Is it possible to create one-way many-to-many association in entity framework 6 with code first and annotations? Example:
class Currency
{
public int id
You can do this by specifying the relationship explicitly using the Fluent API. Override the OnModelCreating()
method of your DbContext
class, and in your override specify the details of the mapping table like this:
class MyContext : DbContext
{
public DbSet<Currency> Currencies { get; set; }
public DbSet<Country> Countries { get; set; }
protected override void OnModelCreating(DbModelBuilder modelBuilder)
{
modelBuilder.Entity<Country>()
.HasMany(c => c.Currencies)
.WithMany() // Note the empty WithMany()
.Map(x =>
{
x.MapLeftKey("CountryId");
x.MapRightKey("CurrencyId");
x.ToTable("CountryCurrencyMapping");
});
base.OnModelCreating(modelBuilder);
}
}
Note that - in my quick test anyway - you will have to Include()

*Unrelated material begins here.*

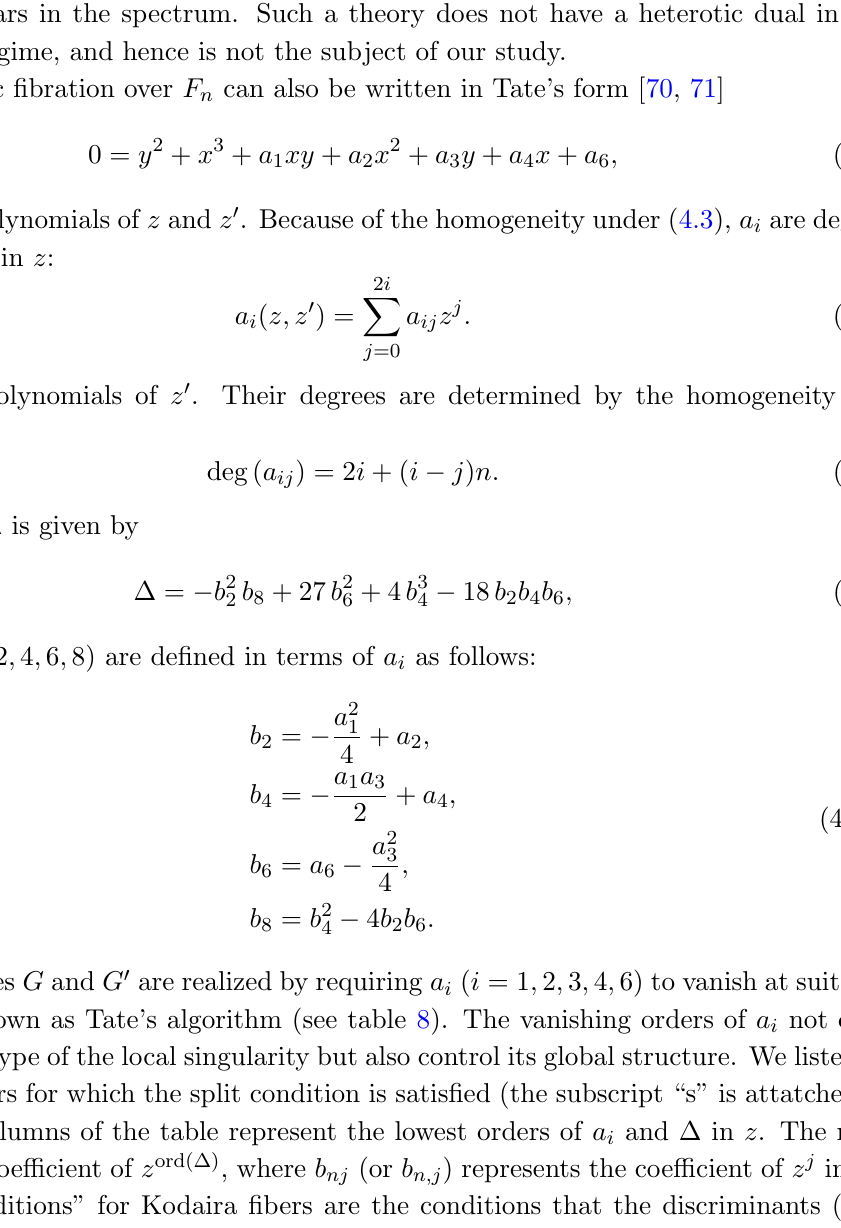
and (cid:1) in z . The next i (or b ) represents the coe(cid:14)cient of z j in b nj n;j n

the Currencies property when loading the EF object to have the list populated:
var us = db.Countries
.Where(x => x.Name == "United States")
.Include(x=>x.Currencies)
.First();
EDIT
If you really want to do everything with Data Annotations, and not use Fluent at all, then you can model the join table explicitly as pointed out elsewhere. There are various usability disadvantages of this approach, though, so it seems the Fluent method is the best approach.
class Country
{
public int Id { get; set; }
public virtual ICollection<CountryCurrency> CountryCurrencies { get; set; }
}
class Currency
{
public int Id { get; set; }
}
class CountryCurrency
{
[Key, Column(Order=0)]
public virtual int CountryId { get; set; }
[Key, Column(Order=1)]
public virtual int CurrencyId { get; set; }
public virtual Country Country { get; set; }
public virtual Currency Currency { get; set; }
}
I think you wanna learn how to separate relations from EF code first entities. I have started a topic in here about this question. I wanna separate the relation objects from entity, and I used partial classes. In my question I wanna learn how to separate partial classes by class bilrary. But couldn't.
While I was using NHibernate I was using XML mapping and creating relations here, In java platform is same thing. But I think Entity Framework is not ready yet.
You can do this in code first quite easily in EF 6.
public class Country
{
public int ID {get;set;}
public virtual ICollection<Currency> Currencys {get;set;}//don't worry about the name, pluralisation etc
}
public class Currency
{
public int ID {get;set;}
public virtual ICollection<Country> Countrys {get;set;}//same as above -
}
Compile it, run it and hey presto - magic join table in the background. Depends if the naming conventions bother you. I personally think if you are doing code first, you should do it all in the code. Some people prefer annotation, some prefer fluent API - use whichever you prefer.